What you will do —
A) In the nursology text below, list every feeling that it says comes from "Approaching the situation or data openly."
B) In the nursology text below, rewrite the paragraph beginning "This method engages the investigator" more briefly, keeping its main facts.
**** Text ****
Or, a nurse might say:

"... every nurse is more than just herself, she also represents the unique, the very special and always significant and remarkable point at which the nursing world's phenomena intersect, only once in this way and never again."

To me, human freedom means recognizing our unique potential, responsibility, and limitations. Our singularity as a nurse among nurses, then, confronts us with a responsibility that belongs to one else. Martin Buber, philosophical anthropologist says:

"As we become free ... our responsibility must become personal and solitary."[11]

Our unlikeness to other nurses is a lonely, very person conditioned state. Only each nurse can be responsible for herself. The wonders of freedom are {70} paradoxically, "all-at-once," both a delight and a burden. In nursing it is important for us to understand freedom not as opposing or agreeing: freedom is choosing--choosing and saying "yes" to one's self.

Human endeavor between man and men in their-worlds, in this instance professional clinical nursing, if explored and described is viewed as contributing to man's human evolvement and to knowledge of the human condition and how man becomes.

Integrally all the above statements are the bases and biases of this human phenomenological method of nursology. In a phrase, I suppose what all these _starting point_ statements say is: Nursing situations make available human existence events significantly worthy of description.

Only human nurses can describe them. Humans' ability to describe reality adequately has its limits. We should describe since pridefully we humans are the only existing beings capable of giving meaning to, looking at, and expressing our consciousness. In the long run this effort could yield a nursing science.

PHASES OF PHENOMENOLOGIC NURSOLOGY

Phase I: Preparation of the Nurse Knower For Coming to Know

This method engages the investigator as a risk taker and as a "knowing place." Risk taking necessitates decision. Decision imposes confronting ambivalence in one's self. The ambivalence of wanting to be "all-at-once" responsible and dependent. Superimposing an already accepted and acceptable structure on data is safe feeling. Approaching the situation or data openly, letting the structure emerge from it, not deciding what to look for, being willing to be surprised, give feelings of excitement, fear, and uncertainty. There exists the possibility that our humanness may include the dilemma of our not being able to perceive the messages of our data, that we will not be able to merge with it and become more. The question arises, Are we knowing places that can relate to otherness and intuitively synthesize knowledge? This process of accepting the decision to approach the unknown openly is experienced as an internal struggle and we become consciously aware of our rigidity and satisfaction with the status quo. Conforming to the usual, in this case positivism, gives a security that is not easily relinquished despite the advantages of actualizing our unique responsible freedom.
**** Recorded information ****
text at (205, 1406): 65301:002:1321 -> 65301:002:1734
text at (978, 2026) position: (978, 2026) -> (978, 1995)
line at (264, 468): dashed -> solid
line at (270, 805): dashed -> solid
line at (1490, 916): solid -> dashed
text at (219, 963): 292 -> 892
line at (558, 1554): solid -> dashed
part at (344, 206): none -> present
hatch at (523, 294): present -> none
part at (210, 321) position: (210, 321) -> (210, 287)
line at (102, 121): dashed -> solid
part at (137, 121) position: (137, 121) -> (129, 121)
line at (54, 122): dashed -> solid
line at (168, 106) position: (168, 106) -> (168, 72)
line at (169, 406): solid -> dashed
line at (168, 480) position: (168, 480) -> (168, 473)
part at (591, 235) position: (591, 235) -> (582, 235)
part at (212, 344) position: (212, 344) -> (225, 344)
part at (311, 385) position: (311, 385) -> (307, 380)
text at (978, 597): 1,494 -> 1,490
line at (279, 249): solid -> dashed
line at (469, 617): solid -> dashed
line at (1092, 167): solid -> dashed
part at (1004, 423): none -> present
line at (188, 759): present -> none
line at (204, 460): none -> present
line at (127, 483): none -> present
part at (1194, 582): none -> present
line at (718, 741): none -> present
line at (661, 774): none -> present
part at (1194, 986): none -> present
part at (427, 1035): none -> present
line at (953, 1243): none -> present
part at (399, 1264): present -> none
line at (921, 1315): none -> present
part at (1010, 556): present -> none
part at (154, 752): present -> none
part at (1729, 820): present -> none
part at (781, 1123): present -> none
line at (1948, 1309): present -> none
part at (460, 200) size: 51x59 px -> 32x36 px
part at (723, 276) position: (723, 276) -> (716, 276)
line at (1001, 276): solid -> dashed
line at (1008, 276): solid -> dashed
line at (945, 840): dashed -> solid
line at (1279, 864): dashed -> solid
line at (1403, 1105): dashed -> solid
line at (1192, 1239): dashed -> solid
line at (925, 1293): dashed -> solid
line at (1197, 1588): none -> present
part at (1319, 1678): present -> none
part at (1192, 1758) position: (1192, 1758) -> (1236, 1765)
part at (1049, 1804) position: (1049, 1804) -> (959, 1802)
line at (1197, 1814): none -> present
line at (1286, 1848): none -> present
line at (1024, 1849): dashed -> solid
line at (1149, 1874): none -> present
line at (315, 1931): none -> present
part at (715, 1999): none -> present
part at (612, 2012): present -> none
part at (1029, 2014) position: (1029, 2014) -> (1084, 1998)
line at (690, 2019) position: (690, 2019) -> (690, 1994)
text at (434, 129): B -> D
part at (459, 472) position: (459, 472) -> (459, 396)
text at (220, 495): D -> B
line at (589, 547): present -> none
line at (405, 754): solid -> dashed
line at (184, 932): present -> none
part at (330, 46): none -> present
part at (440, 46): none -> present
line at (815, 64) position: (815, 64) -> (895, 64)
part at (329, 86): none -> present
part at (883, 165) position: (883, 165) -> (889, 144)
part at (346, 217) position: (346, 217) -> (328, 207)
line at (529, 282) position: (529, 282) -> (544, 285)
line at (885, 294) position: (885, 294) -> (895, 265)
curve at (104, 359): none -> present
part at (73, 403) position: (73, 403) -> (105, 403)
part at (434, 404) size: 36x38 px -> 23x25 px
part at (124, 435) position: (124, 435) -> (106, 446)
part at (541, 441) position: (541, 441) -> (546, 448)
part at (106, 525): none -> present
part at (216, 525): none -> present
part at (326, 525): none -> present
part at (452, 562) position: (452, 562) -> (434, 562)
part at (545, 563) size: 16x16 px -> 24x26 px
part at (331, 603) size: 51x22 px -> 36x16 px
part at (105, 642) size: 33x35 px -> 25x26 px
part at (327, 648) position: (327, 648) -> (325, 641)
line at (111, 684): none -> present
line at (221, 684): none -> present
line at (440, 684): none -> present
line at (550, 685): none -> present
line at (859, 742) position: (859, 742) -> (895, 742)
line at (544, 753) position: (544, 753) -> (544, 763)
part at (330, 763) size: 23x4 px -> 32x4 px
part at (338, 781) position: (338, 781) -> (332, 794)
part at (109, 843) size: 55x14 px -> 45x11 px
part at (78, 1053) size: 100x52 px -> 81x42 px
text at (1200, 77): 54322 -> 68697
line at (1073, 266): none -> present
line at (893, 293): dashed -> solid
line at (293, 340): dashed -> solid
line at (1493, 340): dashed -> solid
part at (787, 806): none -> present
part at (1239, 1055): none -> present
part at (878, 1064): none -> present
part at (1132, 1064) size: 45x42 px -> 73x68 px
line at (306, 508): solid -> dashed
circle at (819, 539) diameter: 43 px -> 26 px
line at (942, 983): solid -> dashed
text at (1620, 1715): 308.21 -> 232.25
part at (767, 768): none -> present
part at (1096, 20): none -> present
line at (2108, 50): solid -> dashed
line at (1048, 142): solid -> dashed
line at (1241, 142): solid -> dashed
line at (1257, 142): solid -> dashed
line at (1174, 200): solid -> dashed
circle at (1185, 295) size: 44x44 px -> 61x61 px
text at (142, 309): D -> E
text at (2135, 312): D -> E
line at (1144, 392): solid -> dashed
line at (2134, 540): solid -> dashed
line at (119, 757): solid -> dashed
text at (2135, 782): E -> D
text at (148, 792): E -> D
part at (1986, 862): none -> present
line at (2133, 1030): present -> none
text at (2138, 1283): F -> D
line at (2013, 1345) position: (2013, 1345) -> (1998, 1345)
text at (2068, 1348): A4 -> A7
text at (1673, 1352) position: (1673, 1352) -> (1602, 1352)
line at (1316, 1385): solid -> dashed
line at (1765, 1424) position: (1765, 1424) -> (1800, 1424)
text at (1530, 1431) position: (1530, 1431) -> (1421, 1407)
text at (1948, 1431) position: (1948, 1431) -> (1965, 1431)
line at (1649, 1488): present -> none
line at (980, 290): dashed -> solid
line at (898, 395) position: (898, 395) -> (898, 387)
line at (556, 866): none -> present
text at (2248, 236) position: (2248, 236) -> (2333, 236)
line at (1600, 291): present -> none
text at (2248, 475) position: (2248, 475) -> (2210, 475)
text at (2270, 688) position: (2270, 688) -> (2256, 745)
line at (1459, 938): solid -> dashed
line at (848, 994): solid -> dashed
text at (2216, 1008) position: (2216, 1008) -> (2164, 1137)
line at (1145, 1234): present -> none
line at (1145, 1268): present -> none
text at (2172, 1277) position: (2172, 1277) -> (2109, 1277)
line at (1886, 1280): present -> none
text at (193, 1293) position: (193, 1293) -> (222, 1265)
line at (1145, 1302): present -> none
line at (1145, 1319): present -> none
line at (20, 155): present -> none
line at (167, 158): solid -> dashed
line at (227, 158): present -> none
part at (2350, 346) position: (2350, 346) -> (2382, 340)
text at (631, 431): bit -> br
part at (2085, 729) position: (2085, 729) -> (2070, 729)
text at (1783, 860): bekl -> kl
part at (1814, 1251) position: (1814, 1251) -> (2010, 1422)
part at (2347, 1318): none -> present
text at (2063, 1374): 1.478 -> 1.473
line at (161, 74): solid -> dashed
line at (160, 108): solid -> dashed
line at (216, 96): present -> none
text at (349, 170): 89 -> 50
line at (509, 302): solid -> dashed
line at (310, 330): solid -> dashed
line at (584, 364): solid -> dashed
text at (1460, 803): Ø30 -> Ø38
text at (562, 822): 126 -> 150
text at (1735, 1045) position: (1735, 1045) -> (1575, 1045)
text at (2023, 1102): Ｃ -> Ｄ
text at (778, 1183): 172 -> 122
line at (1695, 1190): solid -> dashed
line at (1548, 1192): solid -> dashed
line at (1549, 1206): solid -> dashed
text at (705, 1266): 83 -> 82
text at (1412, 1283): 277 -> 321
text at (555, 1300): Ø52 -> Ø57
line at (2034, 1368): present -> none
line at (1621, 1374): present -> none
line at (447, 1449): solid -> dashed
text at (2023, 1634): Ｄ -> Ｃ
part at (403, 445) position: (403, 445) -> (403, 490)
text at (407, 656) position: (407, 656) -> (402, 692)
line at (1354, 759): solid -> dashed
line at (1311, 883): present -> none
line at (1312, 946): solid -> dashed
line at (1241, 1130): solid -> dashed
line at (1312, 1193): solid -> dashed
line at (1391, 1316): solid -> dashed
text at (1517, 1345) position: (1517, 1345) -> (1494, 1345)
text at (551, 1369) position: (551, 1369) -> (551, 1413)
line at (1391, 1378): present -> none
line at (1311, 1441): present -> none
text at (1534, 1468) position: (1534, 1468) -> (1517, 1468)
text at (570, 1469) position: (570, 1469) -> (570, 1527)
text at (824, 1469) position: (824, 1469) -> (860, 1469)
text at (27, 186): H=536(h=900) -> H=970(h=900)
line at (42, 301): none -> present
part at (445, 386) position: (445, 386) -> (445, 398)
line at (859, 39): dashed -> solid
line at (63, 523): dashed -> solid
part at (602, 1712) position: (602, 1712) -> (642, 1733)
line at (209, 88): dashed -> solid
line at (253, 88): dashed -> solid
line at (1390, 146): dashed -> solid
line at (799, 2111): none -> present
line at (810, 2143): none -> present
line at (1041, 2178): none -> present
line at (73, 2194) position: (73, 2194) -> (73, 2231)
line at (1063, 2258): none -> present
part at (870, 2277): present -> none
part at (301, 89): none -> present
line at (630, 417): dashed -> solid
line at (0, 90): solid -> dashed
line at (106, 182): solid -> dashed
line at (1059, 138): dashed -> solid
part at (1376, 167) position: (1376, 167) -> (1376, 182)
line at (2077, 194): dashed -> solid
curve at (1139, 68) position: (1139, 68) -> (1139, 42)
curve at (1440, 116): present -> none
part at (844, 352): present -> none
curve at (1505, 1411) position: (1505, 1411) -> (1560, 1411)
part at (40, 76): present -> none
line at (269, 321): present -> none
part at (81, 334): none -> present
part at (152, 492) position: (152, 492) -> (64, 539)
****
Answer set —
A) Excitement, fear, uncertainty

B) This method makes the investigator a risk taker and a "knowing place." Taking risks requires decision, and decision forces one to face an inner ambivalence: wanting to be at once responsible and dependent. Imposing an accepted structure on data feels safe. Approaching data openly, letting structure emerge and being willing to be surprised, brings excitement, fear, and uncertainty. We may be unable to perceive our data's messages, which raises the question of whether we are knowing places able to relate to otherness and intuitively synthesize knowledge. Accepting the decision to approach the unknown openly is felt as an internal struggle that makes us aware of our rigidity and satisfaction with the status quo. Conforming to positivism gives a security that is hard to give up, despite the advantages of actualizing our unique responsible freedom.